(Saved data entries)
Segment Open

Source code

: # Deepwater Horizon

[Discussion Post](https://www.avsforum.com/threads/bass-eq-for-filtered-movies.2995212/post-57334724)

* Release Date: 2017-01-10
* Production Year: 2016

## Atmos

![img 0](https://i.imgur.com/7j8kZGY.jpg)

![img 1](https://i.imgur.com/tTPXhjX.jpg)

Segment Closed

INSTRUCTIONS FOR THE TASK – Extract every line of the records that contains the string "https", matching case exactly.

TASK RESPONSE –
[Discussion Post](https://www.avsforum.com/threads/bass-eq-for-filtered-movies.2995212/post-57334724)
![img 0](https://i.imgur.com/7j8kZGY.jpg)
![img 1](https://i.imgur.com/tTPXhjX.jpg)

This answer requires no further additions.